╭─ Excerpted records

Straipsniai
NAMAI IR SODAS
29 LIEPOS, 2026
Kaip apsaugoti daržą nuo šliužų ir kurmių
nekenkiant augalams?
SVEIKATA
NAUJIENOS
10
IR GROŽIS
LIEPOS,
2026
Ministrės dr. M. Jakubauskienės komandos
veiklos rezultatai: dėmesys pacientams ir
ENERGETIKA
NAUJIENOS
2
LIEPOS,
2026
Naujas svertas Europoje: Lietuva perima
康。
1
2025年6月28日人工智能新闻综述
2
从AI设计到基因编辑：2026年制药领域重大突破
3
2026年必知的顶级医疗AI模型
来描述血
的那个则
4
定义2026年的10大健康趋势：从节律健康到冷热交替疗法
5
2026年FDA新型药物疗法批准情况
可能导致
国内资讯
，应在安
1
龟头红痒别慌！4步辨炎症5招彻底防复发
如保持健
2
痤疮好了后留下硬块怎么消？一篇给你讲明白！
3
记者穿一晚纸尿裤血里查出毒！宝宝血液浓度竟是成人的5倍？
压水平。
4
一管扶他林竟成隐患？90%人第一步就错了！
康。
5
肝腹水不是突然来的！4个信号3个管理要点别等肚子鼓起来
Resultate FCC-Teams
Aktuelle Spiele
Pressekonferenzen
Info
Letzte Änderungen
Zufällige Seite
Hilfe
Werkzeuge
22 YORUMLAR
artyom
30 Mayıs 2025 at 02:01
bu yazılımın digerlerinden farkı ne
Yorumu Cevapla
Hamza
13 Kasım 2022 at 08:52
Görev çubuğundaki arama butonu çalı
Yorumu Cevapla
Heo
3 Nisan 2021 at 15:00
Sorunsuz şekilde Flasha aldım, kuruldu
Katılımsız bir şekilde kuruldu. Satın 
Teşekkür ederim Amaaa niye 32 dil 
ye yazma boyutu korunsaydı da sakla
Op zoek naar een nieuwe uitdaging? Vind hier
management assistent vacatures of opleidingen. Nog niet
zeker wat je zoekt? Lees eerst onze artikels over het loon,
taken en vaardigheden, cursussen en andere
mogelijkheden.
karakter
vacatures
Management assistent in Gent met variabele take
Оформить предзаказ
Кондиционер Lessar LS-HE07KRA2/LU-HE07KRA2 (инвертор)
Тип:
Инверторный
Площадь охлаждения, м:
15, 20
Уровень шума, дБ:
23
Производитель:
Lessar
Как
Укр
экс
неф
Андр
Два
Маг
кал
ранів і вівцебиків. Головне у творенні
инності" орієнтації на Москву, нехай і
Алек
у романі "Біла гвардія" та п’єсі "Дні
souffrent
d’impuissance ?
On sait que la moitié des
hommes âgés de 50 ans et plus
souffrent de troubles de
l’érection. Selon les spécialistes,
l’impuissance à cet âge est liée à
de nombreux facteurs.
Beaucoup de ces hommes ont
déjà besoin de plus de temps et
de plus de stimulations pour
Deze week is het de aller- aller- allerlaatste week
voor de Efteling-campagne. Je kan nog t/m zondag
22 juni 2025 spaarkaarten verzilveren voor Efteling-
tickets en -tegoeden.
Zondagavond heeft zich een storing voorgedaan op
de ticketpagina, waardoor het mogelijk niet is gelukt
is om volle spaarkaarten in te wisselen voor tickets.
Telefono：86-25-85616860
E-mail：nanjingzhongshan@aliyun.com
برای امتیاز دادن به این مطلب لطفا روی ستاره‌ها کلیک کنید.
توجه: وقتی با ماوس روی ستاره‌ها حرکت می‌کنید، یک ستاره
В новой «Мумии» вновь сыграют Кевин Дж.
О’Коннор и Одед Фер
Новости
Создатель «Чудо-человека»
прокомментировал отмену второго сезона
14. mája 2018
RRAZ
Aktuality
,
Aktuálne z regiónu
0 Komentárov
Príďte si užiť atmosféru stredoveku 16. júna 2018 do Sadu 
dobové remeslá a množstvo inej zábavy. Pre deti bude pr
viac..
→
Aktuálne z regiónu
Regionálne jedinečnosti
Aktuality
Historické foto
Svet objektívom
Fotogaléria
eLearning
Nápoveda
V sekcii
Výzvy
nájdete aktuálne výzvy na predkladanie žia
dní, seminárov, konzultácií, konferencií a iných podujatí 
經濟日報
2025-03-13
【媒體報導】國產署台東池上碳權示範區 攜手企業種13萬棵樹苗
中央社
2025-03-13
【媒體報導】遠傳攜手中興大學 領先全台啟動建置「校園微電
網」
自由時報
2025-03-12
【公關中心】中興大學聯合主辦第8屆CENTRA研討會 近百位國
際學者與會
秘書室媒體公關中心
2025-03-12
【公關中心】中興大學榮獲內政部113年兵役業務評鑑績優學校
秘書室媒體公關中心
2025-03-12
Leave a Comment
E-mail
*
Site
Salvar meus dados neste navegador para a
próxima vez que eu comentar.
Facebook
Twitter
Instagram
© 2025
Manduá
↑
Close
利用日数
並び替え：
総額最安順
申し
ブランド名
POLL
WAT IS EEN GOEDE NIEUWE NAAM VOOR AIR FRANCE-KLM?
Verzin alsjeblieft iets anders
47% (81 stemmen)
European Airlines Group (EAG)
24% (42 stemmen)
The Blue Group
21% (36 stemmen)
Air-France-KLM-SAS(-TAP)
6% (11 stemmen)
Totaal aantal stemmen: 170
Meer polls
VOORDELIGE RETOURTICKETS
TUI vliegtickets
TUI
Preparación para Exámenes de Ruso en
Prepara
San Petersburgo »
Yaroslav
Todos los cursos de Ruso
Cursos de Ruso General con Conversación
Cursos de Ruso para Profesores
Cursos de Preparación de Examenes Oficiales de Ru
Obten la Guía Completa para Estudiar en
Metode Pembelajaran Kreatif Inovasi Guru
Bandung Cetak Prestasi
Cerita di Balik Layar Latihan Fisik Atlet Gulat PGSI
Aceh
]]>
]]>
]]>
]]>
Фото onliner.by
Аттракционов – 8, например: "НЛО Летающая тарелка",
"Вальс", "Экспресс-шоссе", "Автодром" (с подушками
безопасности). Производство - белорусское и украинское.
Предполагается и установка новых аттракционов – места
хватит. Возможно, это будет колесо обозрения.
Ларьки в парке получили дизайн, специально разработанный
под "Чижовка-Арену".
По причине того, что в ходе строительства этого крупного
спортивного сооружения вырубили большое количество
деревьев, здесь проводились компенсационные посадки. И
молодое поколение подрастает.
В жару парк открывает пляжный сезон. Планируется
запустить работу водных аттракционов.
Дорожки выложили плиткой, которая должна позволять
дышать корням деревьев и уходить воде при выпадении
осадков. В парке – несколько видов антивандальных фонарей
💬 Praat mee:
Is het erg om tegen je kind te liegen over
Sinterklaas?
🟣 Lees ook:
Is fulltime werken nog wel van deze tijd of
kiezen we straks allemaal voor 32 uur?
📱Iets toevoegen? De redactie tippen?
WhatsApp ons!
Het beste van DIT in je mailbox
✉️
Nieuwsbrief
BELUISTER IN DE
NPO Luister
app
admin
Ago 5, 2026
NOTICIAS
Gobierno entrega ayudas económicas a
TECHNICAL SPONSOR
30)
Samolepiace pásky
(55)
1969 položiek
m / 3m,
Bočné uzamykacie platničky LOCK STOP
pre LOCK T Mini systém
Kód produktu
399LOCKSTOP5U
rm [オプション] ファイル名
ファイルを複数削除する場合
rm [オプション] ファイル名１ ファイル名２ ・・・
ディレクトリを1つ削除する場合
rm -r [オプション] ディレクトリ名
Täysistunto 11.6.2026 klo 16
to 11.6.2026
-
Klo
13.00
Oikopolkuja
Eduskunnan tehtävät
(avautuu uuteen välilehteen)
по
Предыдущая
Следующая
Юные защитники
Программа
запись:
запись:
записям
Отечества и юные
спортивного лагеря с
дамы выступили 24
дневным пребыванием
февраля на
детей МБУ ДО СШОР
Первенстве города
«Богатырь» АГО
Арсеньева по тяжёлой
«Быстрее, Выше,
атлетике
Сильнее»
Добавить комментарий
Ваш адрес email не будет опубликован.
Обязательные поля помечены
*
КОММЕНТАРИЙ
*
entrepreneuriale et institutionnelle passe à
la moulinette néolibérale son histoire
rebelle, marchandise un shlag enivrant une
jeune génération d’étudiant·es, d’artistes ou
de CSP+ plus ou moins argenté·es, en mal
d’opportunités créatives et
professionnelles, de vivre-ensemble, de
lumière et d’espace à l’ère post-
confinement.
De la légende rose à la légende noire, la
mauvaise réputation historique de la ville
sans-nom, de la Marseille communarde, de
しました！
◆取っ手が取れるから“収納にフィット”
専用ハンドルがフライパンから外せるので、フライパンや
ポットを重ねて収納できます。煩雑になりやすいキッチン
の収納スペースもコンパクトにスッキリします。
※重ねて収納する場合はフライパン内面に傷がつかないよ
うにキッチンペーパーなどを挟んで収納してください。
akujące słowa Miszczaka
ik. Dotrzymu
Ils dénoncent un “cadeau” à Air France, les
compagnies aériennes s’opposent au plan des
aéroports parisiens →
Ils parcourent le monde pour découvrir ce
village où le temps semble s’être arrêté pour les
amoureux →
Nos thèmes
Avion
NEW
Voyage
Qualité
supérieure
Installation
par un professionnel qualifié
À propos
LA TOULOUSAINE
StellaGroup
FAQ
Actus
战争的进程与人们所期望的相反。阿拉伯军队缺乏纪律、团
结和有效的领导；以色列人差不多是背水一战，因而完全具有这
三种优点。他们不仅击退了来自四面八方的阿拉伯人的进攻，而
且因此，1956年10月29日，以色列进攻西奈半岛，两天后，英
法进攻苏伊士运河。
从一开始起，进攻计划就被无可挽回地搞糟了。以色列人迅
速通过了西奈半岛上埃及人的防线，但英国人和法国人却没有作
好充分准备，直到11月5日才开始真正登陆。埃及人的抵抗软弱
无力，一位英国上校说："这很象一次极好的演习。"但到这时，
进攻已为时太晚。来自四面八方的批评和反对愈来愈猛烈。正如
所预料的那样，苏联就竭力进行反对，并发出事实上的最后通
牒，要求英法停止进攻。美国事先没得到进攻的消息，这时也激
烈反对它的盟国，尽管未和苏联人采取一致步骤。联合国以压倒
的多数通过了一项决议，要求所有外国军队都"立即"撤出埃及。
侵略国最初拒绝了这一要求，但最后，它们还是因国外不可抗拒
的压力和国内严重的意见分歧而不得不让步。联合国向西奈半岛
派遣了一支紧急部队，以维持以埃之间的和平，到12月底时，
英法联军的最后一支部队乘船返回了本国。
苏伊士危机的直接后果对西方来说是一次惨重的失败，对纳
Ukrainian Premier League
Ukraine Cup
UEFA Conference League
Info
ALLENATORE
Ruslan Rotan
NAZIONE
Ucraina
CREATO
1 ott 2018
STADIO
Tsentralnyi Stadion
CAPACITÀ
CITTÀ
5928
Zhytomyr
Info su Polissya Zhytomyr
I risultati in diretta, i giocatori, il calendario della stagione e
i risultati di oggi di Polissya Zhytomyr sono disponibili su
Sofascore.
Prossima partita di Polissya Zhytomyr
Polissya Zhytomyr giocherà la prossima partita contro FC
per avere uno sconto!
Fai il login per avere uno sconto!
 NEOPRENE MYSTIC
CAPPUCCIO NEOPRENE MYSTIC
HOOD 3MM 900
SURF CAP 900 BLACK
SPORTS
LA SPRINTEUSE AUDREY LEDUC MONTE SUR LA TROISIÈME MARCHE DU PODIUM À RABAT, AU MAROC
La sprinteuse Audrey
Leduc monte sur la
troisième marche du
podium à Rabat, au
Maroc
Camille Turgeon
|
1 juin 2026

╰─

Prompt:
Above are the records; please copy exactly their first line and each line after it through the line containing "30 Mayıs 2025 at 02:01", and no line after that.

Task result:
Straipsniai
NAMAI IR SODAS
29 LIEPOS, 2026
Kaip apsaugoti daržą nuo šliužų ir kurmių
nekenkiant augalams?
SVEIKATA
NAUJIENOS
10
IR GROŽIS
LIEPOS,
2026
Ministrės dr. M. Jakubauskienės komandos
veiklos rezultatai: dėmesys pacientams ir
ENERGETIKA
NAUJIENOS
2
LIEPOS,
2026
Naujas svertas Europoje: Lietuva perima
康。
1
2025年6月28日人工智能新闻综述
2
从AI设计到基因编辑：2026年制药领域重大突破
3
2026年必知的顶级医疗AI模型
来描述血
的那个则
4
定义2026年的10大健康趋势：从节律健康到冷热交替疗法
5
2026年FDA新型药物疗法批准情况
可能导致
国内资讯
，应在安
1
龟头红痒别慌！4步辨炎症5招彻底防复发
如保持健
2
痤疮好了后留下硬块怎么消？一篇给你讲明白！
3
记者穿一晚纸尿裤血里查出毒！宝宝血液浓度竟是成人的5倍？
压水平。
4
一管扶他林竟成隐患？90%人第一步就错了！
康。
5
肝腹水不是突然来的！4个信号3个管理要点别等肚子鼓起来
Resultate FCC-Teams
Aktuelle Spiele
Pressekonferenzen
Info
Letzte Änderungen
Zufällige Seite
Hilfe
Werkzeuge
22 YORUMLAR
artyom
30 Mayıs 2025 at 02:01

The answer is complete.